ICSs’ convening and enabling power is mission critical in a post-pandemic world
In a media interview discussing my time working in Downing Street for Tony Blair, I tried to capture his sense of self-assurance. “The only time I ever heard Tony admit he was wrong,” I said, “was when he said he should have listened to himself earlier.” I was reminded of the dangers of hubris the other day when I realised that a conversation with a very effective and thoughtful health leader has made an impression, in part, because it reminded me of something I wrote about some years ago.
This leader is in one of those systems that has a particularly challenging geography (in other words, it is neither one of the single place/single system integrated care systems (ICSs) nor one of those that exists in an already quite cohesive sub-region). Indeed, in this system the places that comprise it have a great deal more history, identity and relational infrastructure than the system footprint.
Adding value
While most health leaders I speak with are enthusiastic about system working, I have occasionally heard scepticism in some geographically complex systems about the capacity of the ICS to add value. However, the leader I spoke to last week enthusiastically accepted their own responsibility to enable the ICS to be the organisation it needed to be to add value.
The role of the ICS is to make things happen by facilitating the relationships between the institutions, collaboratives, partnerships and places within the system
At the heart of his enthusiasm was the ideal of the ICS as a convenor and enabler. In other words, rather than adding to the complexity and ambiguity of the NHS system, the role of the ICS is to make things happen by facilitating the relationships between the institutions, collaboratives, partnerships and places within the system. And many ICS leaders absolutely see themselves in that facilitating role, as well as helping to empower communities and populations to help themselves.

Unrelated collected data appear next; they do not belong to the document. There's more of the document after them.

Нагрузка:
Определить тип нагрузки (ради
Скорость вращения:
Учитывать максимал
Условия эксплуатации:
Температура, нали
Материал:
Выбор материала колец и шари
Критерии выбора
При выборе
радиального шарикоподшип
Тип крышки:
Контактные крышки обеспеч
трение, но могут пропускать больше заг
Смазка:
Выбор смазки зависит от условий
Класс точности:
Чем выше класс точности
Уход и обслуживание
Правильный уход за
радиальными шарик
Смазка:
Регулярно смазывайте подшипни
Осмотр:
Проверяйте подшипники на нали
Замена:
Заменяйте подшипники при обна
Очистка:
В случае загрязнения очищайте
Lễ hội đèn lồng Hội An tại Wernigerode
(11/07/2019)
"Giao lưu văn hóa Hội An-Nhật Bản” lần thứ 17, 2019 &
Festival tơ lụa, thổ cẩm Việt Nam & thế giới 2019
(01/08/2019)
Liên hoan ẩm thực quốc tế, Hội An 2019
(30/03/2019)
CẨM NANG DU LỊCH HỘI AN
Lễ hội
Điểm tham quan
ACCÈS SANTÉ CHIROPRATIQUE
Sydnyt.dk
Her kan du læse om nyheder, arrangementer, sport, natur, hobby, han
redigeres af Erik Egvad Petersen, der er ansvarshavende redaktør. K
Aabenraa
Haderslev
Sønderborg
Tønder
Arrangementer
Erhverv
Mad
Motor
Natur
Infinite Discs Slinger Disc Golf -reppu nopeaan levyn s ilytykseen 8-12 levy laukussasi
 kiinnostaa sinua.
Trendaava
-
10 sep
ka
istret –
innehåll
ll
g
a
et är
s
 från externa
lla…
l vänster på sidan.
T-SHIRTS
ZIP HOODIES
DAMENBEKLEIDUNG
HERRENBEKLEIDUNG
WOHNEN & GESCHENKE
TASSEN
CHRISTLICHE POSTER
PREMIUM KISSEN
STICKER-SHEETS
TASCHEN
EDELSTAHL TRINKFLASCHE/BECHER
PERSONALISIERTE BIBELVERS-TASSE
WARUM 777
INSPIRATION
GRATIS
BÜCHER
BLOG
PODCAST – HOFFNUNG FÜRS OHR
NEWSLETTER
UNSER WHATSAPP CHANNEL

As this leader said to me, partnerships and collaboration for improvement are something healthcare organisations that predate the NHS have done for decades; ICSs and place partnerships are our current way of making this work in a systematic way given the complexity of the health and social care environment we now operate in. But in most places they can build on long-standing shared history and relationships.
Driving change
Our conversation reinforced two earlier perspectives: one from my time before the NHS Confederation, the other a recurrent theme in our ICS work.
The former view is that very often in public service systems and places, we invest nearly all our resources in organisational cogs rather than in the oil than enables those cogs to turn together and generate the power to drive change. In my past job at the RSA, commenting on public service reform or place-based change I often argued that we have underinvested in the spaces between institutions and systems. ICSs have the capacity to meet that need and I know many ICS leaders absolutely see themselves as enablers and facilitators.
Key opportunities flowing from this enabling role are promoting service integration, enabling resources to move upstream and widening the conversation about health outcomes and health equality to the social determinants of health and not just the actions of the NHS.
To fully grasp the opportunities of this enabling role requires a model of leadership which is simultaneously modest in terms of amassing exclusive authority, and ambitious in terms of the generation of collective power and solutions. As ICSs move on to a statutory footing and start to build their own capacity, this question of how they see their role and how others see it will become ever more important.
Enabling leadership
The latter perspective is the vital importance of NHS England and NHS Improvement (NHSEI) and its regions in facilitating this model of enabling leadership at system and place level. The centre needs to understand that every time it tries to use ICSs simply as mechanisms for delivering over-specified central priorities it is likely to undermine the capacity of ICSs to add value.
Governance alone will not bind systems together: it’s the relationships, shared goals and ambitions that will strengthen systems, as long as they are allowed to ‘get on and do’
It is very hard to be convenor and facilitator if you are being compelled to spend much of your time achieving centrally driven must-dos to the possible detriment of locally determined priorities. Of course, integrated care partnerships and integrated care boards must be a source of challenge (something my interlocutor recognised), but the capacity of systems to do this effectively will in large part reflect the degree to which they can remind providers and other partners of the system and place goals to which they have collectively signed up.
ICS leaders are clear: it’s not governance alone that will bind systems together, it’s the relationships, shared goals and ambitions that will strengthen systems, as long as they are allowed to ‘get on and do’.
From speaking to ICS leaders I know it is not their desire to ‘build empires’ (and NHSEI must resist the temptation to make them do so), and work in partnership with trusts and places to develop their potential as system enabler, they can convince even the sceptics, including those with the most challenging geographies, that they are just the kind of organisation the health and care system most needs.
This may be the fruition of a pre-pandemic plan, but the genuine partnership and shared ambition to improve people’s health is absolutely what our communities and populations need right now.